- _Short problem 1_
Format every line of the dataset rows at the end as a JSON list of strings, one string per line, skipping blank lines. Leave the pictures out of the list.

NBA Draft Player Predictions: From Confident to Crazy

NBA Draft Player Predictions: From Confident to Crazy

Predicting what will happen to a bunch of 19 and 20-year-olds is really hard, especially when it comes to the NBA. Every year tons of teams make mistakes, either drafting someone who never turns into anybody or passing on a future star. Delineating blame between poor player evaluation and poor player development is basically impossible, but either way, teams mess up, a lot. The same can be said for fans and writers alike, and it is easy to find examples of every major draft writer being wildly wrong about a player. This is my first year writing about the draft, and I’ve only been paying heavy attention to it for a couple years, but my list of personal mistakes is already mounting.

I would’ve taken Joel Embiid over Andrew Wiggins. I didn’t think Rodney Hood deserved to go in the first round. I thought Jordan Clarkson should’ve gone undrafted (ouch). I never thought Shabazz Muhammad would amount to anything in the NBA. I thought Shane Larkin would be better than Dennis Schroeder. I didn’t think Mason Plumlee should’ve been a first-rounder. I could go on and on, considering this is only two year’s worth of drafts. I’ve also been pleasantly surprised with how many of my thoughts on the draft have worked out, but the point is that predicting the draft is really hard. However, I wouldn’t keep this site going if I didn’t have the hubris that I can somehow do better than most people at predicting the draft by combining traditional in-depth scouting with draft models to reach a slightly more accurate big board.

For this piece, I’m separating into two different types of predictions, “confident” and “crazy”. Confident predictions are ones that I think have at least a >50% chance of happening, but many I’m still not all that “confident” in. Crazy predictions are those that I think have a significantly higher chance of coming to fruition than most would, but still are all under 50% likely to happen in my mind.


One or more of Karl Towns, D’Angelo Russell, and Jahlil Okafor will make an All-NBA team in their career: I’m not sure exactly how out there this prediction is, but for reference I would not have made the same prediction with greater than 50% confidence about last year’s top three of Wiggins, Parker, and Embiid. My reasoning here is pretty simple, I like all of these guys as prospects and think they all have realistic ceiling as All-NBA type players, so at least one of them will hit close enough to their ceiling to make an All-NBA team.

Either D’Angelo Russell or Jahlil Okafor will be better than Karl Towns: I posted this question on twitter a couple weeks ago, and answers were fairly evenly split between the two responses. Since I see Russell and Okafor both pretty close to Towns, odds wise, it makes sense that one of them would likely end up superior to him. Obviously if I had to choose one guy to have the best career I’d pick Towns, but if I’m given both Okafor and Russell I’ll take the field of them two and not look back.

- _Short problem 2_
Pick up the NBA draft predictions article after its last sentence and keep writing it.

[Dataset entries]

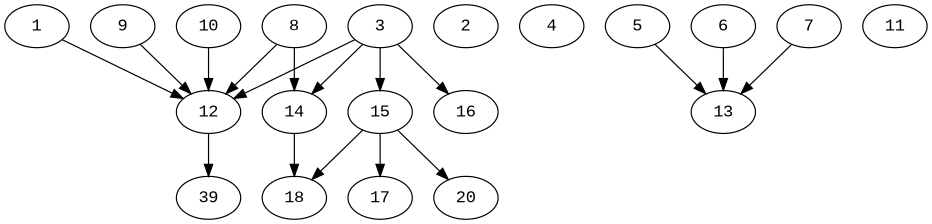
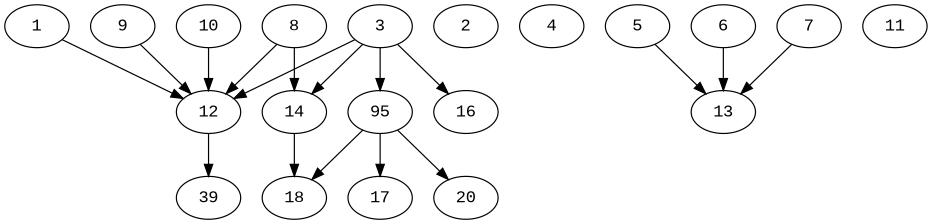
  digraph {
    fontname="Liberation Mono"
    node [alpha=0.01 fontname="Liberation Mono"]
    edge [fontname="Liberation Mono"]
    1 [alpha=0.19 expect_size=51714048]
    12 [alpha=0.04 expect_size=22648832]
    n3 [expect_size=42544128 label=39]
    2 [alpha=0.11 expect_size=7187456]
    3 [alpha=0.09 expect_size=8250368]
    14 [alpha=0.05 expect_size=24720384]
-   15 [alpha=0.19 expect_size=47550464]
+   15 [alpha=0.19 expect_size=47550464 label=95]
    16 [alpha=0.15 expect_size=30214144]
    18 [alpha=0.15 expect_size=49088512]
    17 [expect_size=32967680]
    20 [alpha=0.06 expect_size=19580928]
    4 [alpha=0.10 expect_size=26022912]
    5 [alpha=0.13 expect_size=44886016]
    13 [alpha=0.07 expect_size=49543168]
    6 [expect_size=26731520]
    7 [alpha=0.07 expect_size=42807296]
    8 [alpha=0.17 expect_size=27974656]
    9 [alpha=0.10 expect_size=46210048]
    10 [alpha=0.10 expect_size=12264448]
    11 [alpha=0.17 expect_size=24916992]
    1 -> 12
    12 -> n3
    3 -> 12
    3 -> 14
    3 -> 15
    3 -> 16
    14 -> 18
    15 -> 18
    15 -> 17
    15 -> 20
    5 -> 13
    6 -> 13
    7 -> 13
    8 -> 12
    8 -> 14
    9 -> 12
    10 -> 12
  }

- _Result 1_
[
  "  digraph {",
  "    fontname=\"Liberation Mono\"",
  "    node [alpha=0.01 fontname=\"Liberation Mono\"]",
  "    edge [fontname=\"Liberation Mono\"]",
  "    1 [alpha=0.19 expect_size=51714048]",
  "    12 [alpha=0.04 expect_size=22648832]",
  "    n3 [expect_size=42544128 label=39]",
  "    2 [alpha=0.11 expect_size=7187456]",
  "    3 [alpha=0.09 expect_size=8250368]",
  "    14 [alpha=0.05 expect_size=24720384]",
  "-   15 [alpha=0.19 expect_size=47550464]",
  "+   15 [alpha=0.19 expect_size=47550464 label=95]",
  "    16 [alpha=0.15 expect_size=30214144]",
  "    18 [alpha=0.15 expect_size=49088512]",
  "    17 [expect_size=32967680]",
  "    20 [alpha=0.06 expect_size=19580928]",
  "    4 [alpha=0.10 expect_size=26022912]",
  "    5 [alpha=0.13 expect_size=44886016]",
  "    13 [alpha=0.07 expect_size=49543168]",
  "    6 [expect_size=26731520]",
  "    7 [alpha=0.07 expect_size=42807296]",
  "    8 [alpha=0.17 expect_size=27974656]",
  "    9 [alpha=0.10 expect_size=46210048]",
  "    10 [alpha=0.10 expect_size=12264448]",
  "    11 [alpha=0.17 expect_size=24916992]",
  "    1 -> 12",
  "    12 -> n3",
  "    3 -> 12",
  "    3 -> 14",
  "    3 -> 15",
  "    3 -> 16",
  "    14 -> 18",
  "    15 -> 18",
  "    15 -> 17",
  "    15 -> 20",
  "    5 -> 13",
  "    6 -> 13",
  "    7 -> 13",
  "    8 -> 12",
  "    8 -> 14",
  "    9 -> 12",
  "    10 -> 12",
  "  }"
]

- _Result 2_
Sam Hinkie will not draft Kristaps Porzingis 3rd: Oddsmakers would probably agree that this has a >50% chance of happening, but for some reason, I am very confident in this respect. Hinkie has traditionally aligned somewhat with draft model preferences at the top of the draft, and while some models like Porzingis, most do not see him as a top-3 talent so I’d be pretty surprised if Hinkie went this direction. In a much more cocky way, I think I’m right about Porzingis not being a top-3 type of talent, and I think Sam Hinkie is really smart about the draft, so I would have to re-evaluate one of those two opinions if Hinkie does end up making me look foolish tonight.

Justise Winslow will be a very good player by advanced +/- numbers: I’m not sure Winslow’s traditional box score numbers will ever be that impressive, but he impacts the game in so many ways on both ends of the court and seems to just make winning plays at every level he’s every played at. Much like Andre Iguodala before this year’s finals, Winslow may never get the respect he deserves, but he will consistently year in and year out be making his teams noticeably better.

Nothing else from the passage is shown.